The conflict hummed under his skin the whole time they talked. Part of him ached for the easy, warm back and forth, the way she didn’t look at him like he was a broken widow who needed pity, the way her knee bumped his when she laughed too hard. The other part of him felt sick, like he was betraying Linda, like he had no right to feel this light, this seen, after he’d been gone the night she died. He kept shifting back an inch, then leaning forward again, his brain fighting with his body every step of the way.

When the band shifted to a slow, twangy two-step, couples started drifting to the patch of grass marked off as a dance floor. Mara tilted her head up at him, the corner of her mouth tugging up in a half-smile, and held out her hand. “You dance?”
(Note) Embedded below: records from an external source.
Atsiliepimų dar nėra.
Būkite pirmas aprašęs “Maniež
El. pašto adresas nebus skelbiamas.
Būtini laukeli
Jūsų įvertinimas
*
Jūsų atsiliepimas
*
He froze. He hadn’t danced since his wedding, 32 years prior, when Linda had stepped on his feet three times during their first dance and laughed so hard she’d snort-laughed in front of 200 guests. “I haven’t danced in decades,” he said, his voice rougher than he intended.
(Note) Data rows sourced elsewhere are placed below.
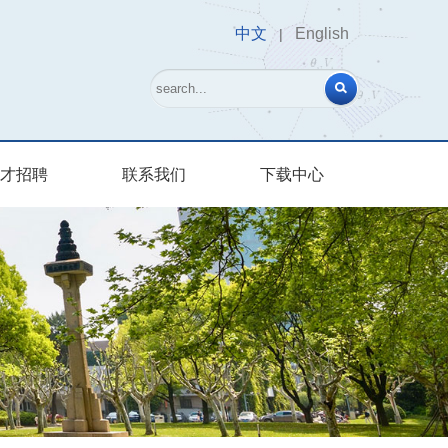
中文
English
|
才招聘
联系我们
下载中心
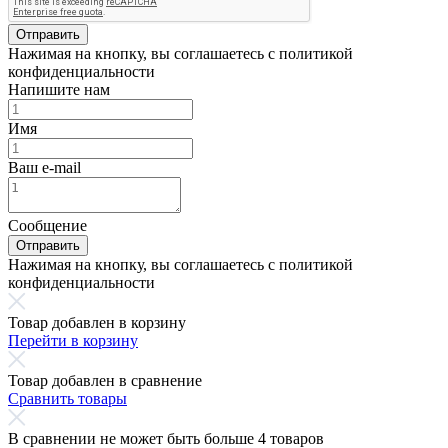
Отправить
Нажимая на кнопку, вы соглашаетесь с политикой
конфиденциальности
Напишите нам
Имя
Ваш e-mail
Сообщение
Отправить
Нажимая на кнопку, вы соглашаетесь с политикой
конфиденциальности
Товар добавлен в корзину
Перейти в корзину
Товар добавлен в сравнение
Сравнить товары
В сравнении не может быть больше 4 товаров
“Good. Neither have I. C’mon.” She wiggled her fingers, and he stared at her hand for 10 full seconds, the calluses on her palm, the tiny scar across her index finger from a pruning shear accident, before he lifted his own hand and set it in hers.
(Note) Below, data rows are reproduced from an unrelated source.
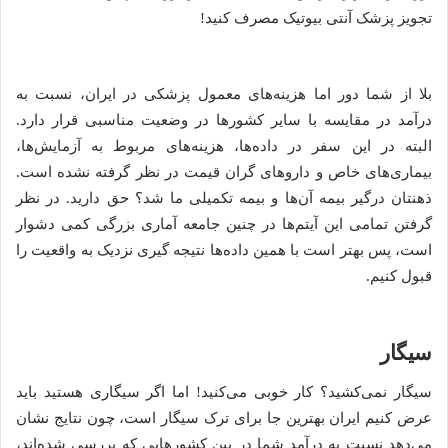
تجویز پزشک آنتی بیوتیک مصرف کنید!
بلا از شما دور اما هزینه‌های معمول پزشکی در ایران، نسبت به
درآمد در مقایسه با سایر کشورها در وضعیت مناسبی قرار دارد.
البته در این سفر در داده‌ها، هزینه‌های مربوط به آزمایش‌ها،
بیماری‌های خاص و داروهای گران قیمت در نظر گرفته نشده است.
ذهنتان درگیر بیمه آن‌ها و بیمه تکمیلی ما شد؟ حق دارید. در نظر
گرفتن تمامی این آیتم‌ها در چنین جامعه آماری بزرگی کمی دشوار
است، پس بهتر است با همین داده‌ها نتیجه گیری نزدیک به واقعیت را
قبول کنیم.
سیگار
سیگار نمی‌کشید؟ کار خوبی می‌کنید! اما اگر سیگاری هستید باید
عرض کنیم ایران بهترین جا برای ترک سیگار است، چون نتایج نشان
می‌دهد نسبت به درآمد شما در بین کشورهایی که بررسی شده‌اند،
Her skin was warm, rough, perfect against his. She pulled him to the dance floor, put one hand on his shoulder, laced the other through his, and told him to follow her lead. He was stiff at first, his hand hovering an inch above her waist like he was scared to touch her, until she huffed a laugh and pressed his hand flat to her side, the thin linen of her shirt warm under his palm. They moved slow, clumsy at first, then smoother, until he was barely thinking about the steps, just focused on the way her shoulder pressed to his chest when she turned, the way her breath fanned over his neck when she leaned in to say he was better at this than he let on. The guilt that had sat heavy in his chest for 18 years didn’t disappear, exactly, but it softened, felt less like a weight and more like a memory he could carry without letting it suffocate him. Linda would have yelled at him for hiding away for so long, he realized. She would have pushed him to go to the fundraiser, to talk to the plant nursery woman with the sharp mouth and the sun-weathered smile.

When the song ended, they didn’t pull away right away. Mara looked up at him, her hazel eyes glinting in the string lights, and said she knew a spot up in the national forest where the fireweed was blooming thick after last year’s burn, if he wanted to drive up there tomorrow. She’d bring cold beer, she said, if he brought his truck, since the road was rough.

Elias nodded, his throat tight, and told her he’d bring the smoked salmon jerky he cured himself, the spicy kind no one but him seemed to like. She laughed, squeezed his hand once before letting go, and said she’d meet him at the nursery parking lot at 9 a.m. sharp, no excuses.

He watched her walk back to her group of friends, and she glanced over her shoulder halfway there and winked at him. He took a sip of his now warm beer, and for the first time in 18 years, he didn’t feel the familiar twist of guilt when he thought about the next day.